IC₅₀ values of inhibitors in purified enzyme assay and cell-based assay.

Compound	IC50 (µM)a	IC50(cell) (µM)a	IC50(1)/ IC50(x)	IC50(1)(cell)/ IC50(x)(cell)
1	0.13	9	-	-
2b	0.31	10	0.42	0.9
2c	0.70	19	0.19	0.47

^aThe IC₅₀ values represent at least duplicate measurements with standard deviations of ±10%.

In conclusion, a new series of potent and selective nNOS inhibitors (2a–2c) were designed and synthesized. Purified enzyme and cell-based evaluation of these new inhibitors led to the discovery of inhibitors 2b and 2c, which not only retain most of the activity of the lead compound (1), but also have improved membrane permeability.

Table 2.

K_i^a values of inhibitors for rat nNOS, bovine eNOS, and murine iNOS.

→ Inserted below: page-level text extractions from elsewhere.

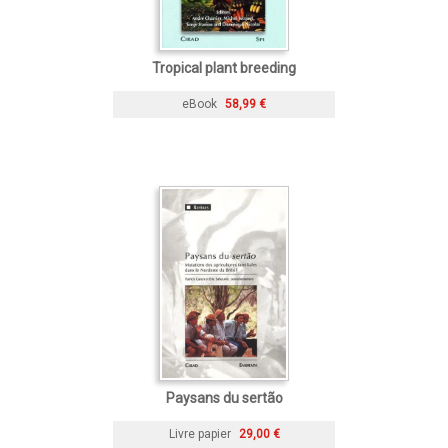
Tropical plant breeding
eBook
58,99 €
Paysans du sertão
Livre papier
29,00 €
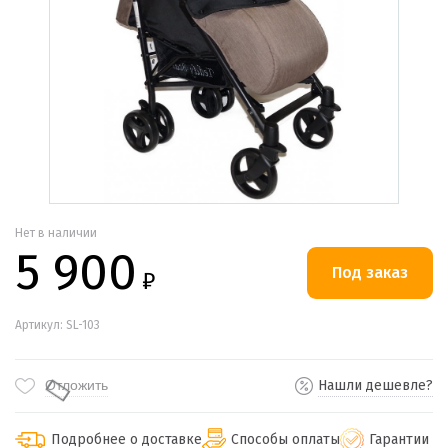
Нет в наличии
5 900
₽
Артикул: SL-103
Отложить
Нашли дешевле?
Подробнее о доставке
Способы оплаты
Гарантии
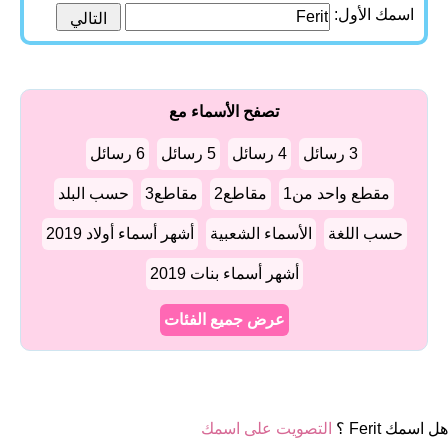
اسمك الأول:
تصفح الأسماء مع
3 رسائل
4 رسائل
5 رسائل
6 رسائل
مقطع واحد من1
مقاطع2
مقاطع3
حسب البلد
حسب اللغة
الأسماء الشعبية
أشهر أسماء أولاد 2019
أشهر أسماء بنات 2019
عرض جميع الفئات
هل اسمك Ferit ؟
التصويت على اسمك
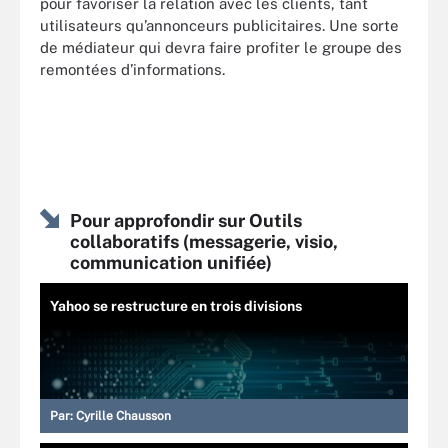
pour favoriser la relation avec les clients, tant
utilisateurs qu’annonceurs publicitaires. Une sorte
de médiateur qui devra faire profiter le groupe des
remontées d’informations.
Pour approfondir sur Outils
collaboratifs (messagerie, visio,
communication unifiée)
Yahoo se restructure en trois divisions
Par:
Cyrille Chausson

Compound	nNOS (µM)	eNOS (µM)	iNOS (µM)	selectivityb
				n/e	n/i
119	0.015	31	9.5	2100	630
2a	0.086	21	18	240	210
2b	0.036	36	13	1000	360
2c	0.080	62	52	780	650

^aThe K_i values were calculated based on the directly measured IC₅₀ values, which represent at least duplicate measurements with standard deviations of ±10%.

^bThe ratio of K_i (eNOS or iNOS) to K_i (nNOS).